Place a few ice cubes in a baggie or towel and place this over the wax so that it hardens, allowing you to pick or scrape off as much as possible with a table knife. If it’s all gone, you’re done. However, there will probably be some wax residue soaked into the fabric of your quilt or comforter.
To work on that waxy spot, grab an iron and a brown paper bag. If you can’t find a bag, an old washcloth or rag will work. Before you turn on that iron, it’s important to know what type of fabric your bed clothes are made from. Look for a care label to see if you have a natural fabric, such as cotton, linen or silk, or a synthetic fabric, such as polyester, acetate or rayon. This will determine the setting for the iron. If your bedspread is cotton or linen, use a hot iron. But, if it’s silk, or one of the synthetics, use a warm iron. Place the paper bag over the waxy spot, and run the iron back and forth over the bag to absorb the wax. Pick up the paper (or cloth) and place a clean spot over the wax and repeat running the iron over the spot until all wax is absorbed.

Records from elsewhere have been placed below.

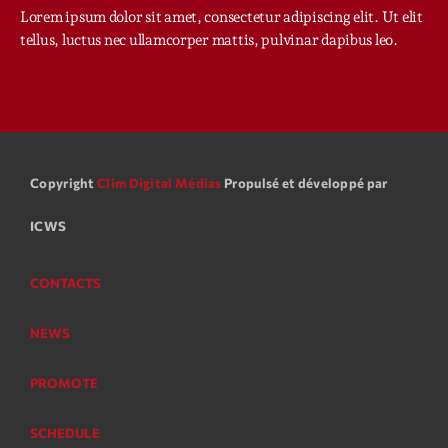
Planet’Groover
Lorem ipsum dolor sit amet, consectetur adipiscing elit. Ut elit
Créée par Sylvain
tellus, luctus nec ullamcorper mattis, pulvinar dapibus leo.
06:00 - 07:00
Planet’Groover
Créée par Sylvain
19:00 - 20:00
Copyright
Clim Digital Médias
Propulsé et développé par
Backspin
Animé par Christobal, Thierry et Maël
ICWS
20:00 - 22:00
CONTACTS
Now on air
NEWS
PROMOTE
SCHEDULE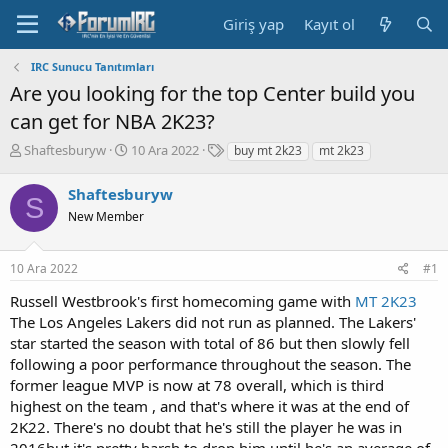
Giriş yap
Kayıt ol
IRC Sunucu Tanıtımları
Are you looking for the top Center build you
can get for NBA 2K23?
K
B
E
Shaftesburyw
10 Ara 2022
buy mt 2k23
mt 2k23
o
a
t
n
ş
i
Shaftesburyw
S
b
l
k
New Member
u
a
e
y
n
t
u
g
l
10 Ara 2022
#1
b
ı
e
a
ç
r
Russell Westbrook's first homecoming game with
MT 2K23
ş
t
The Los Angeles Lakers did not run as planned. The Lakers'
l
a
star started the season with total of 86 but then slowly fell
a
r
following a poor performance throughout the season. The
t
i
a
h
former league MVP is now at 78 overall, which is third
n
i
highest on the team , and that's where it was at the end of
2K22. There's no doubt that he's still the player he was in
2016but it's pretty harsh to drop him until he's an average of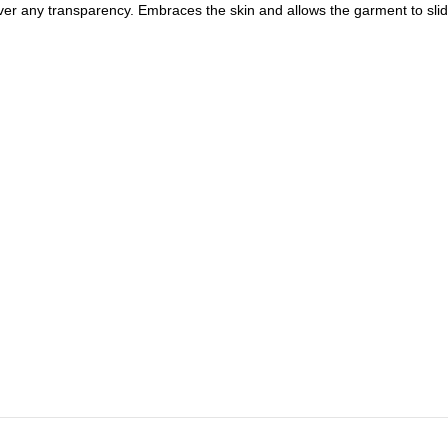
 cover any transparency. Embraces the skin and allows the garment to sl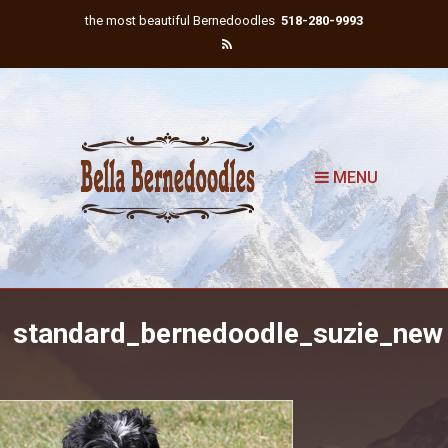
the most beautiful Bernedoodles
518-280-9993
MENU
standard_bernedoodle_suzie_new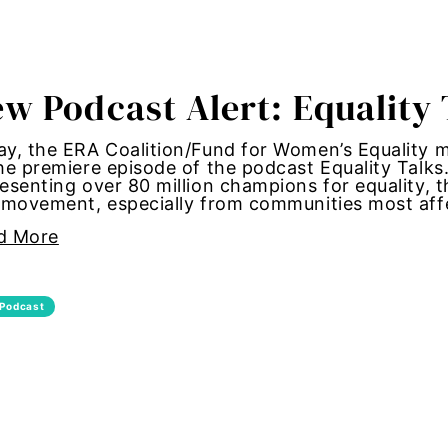
tallation
 women
w Podcast Alert: Equality 
y standards
y, the ERA Coalition/Fund for Women’s Equality 
he premiere episode of the podcast Equality Talks
esenting over 80 million champions for equality, t
control
s movement, especially from communities most af
d More
Girl Magic
maternal health
Podcast
 women
autonomy
shame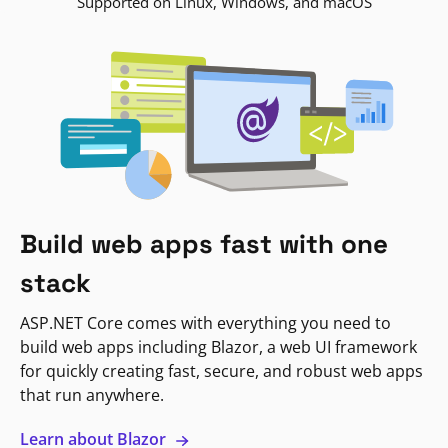
Supported on Linux, Windows, and macOS
Build web apps fast with one
stack
ASP.NET Core comes with everything you need to
build web apps including Blazor, a web UI framework
for quickly creating fast, secure, and robust web apps
that run anywhere.
Learn about Blazor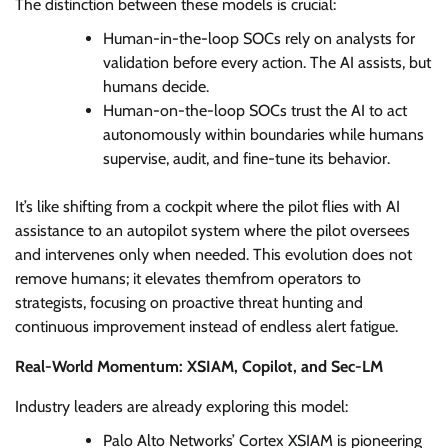
The distinction between these models is crucial:
Human-in-the-loop SOCs rely on analysts for
validation before every action. The AI assists, but
humans decide.
Human-on-the-loop SOCs trust the AI to act
autonomously within boundaries while humans
supervise, audit, and fine-tune its behavior.
It’s like shifting from a cockpit where the pilot flies with AI
assistance to an autopilot system where the pilot oversees
and intervenes only when needed. This evolution does not
remove humans; it elevates themfrom operators to
strategists, focusing on proactive threat hunting and
continuous improvement instead of endless alert fatigue.
Real-World Momentum: XSIAM, Copilot, and Sec-LM
Industry leaders are already exploring this model:
Palo Alto Networks’ Cortex XSIAM is pioneering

By now you may have removed all the wax, but still have some remaining dye from the candle. If this is the case, Linda Cobb, author of Talking Dirty with the Queen of Clean, says to use 3 percent hydrogen peroxide applied with a spoon to erase the dye. Spoon on the peroxide and let it soak for about 15 minutes. Then, use plain water and dab at it to remove the color residue. Test this on an inconspicuous place first to be sure the dye doesn’t run. However, if you have an expensive quilt or comforter, consider taking it to a professional dry cleaner.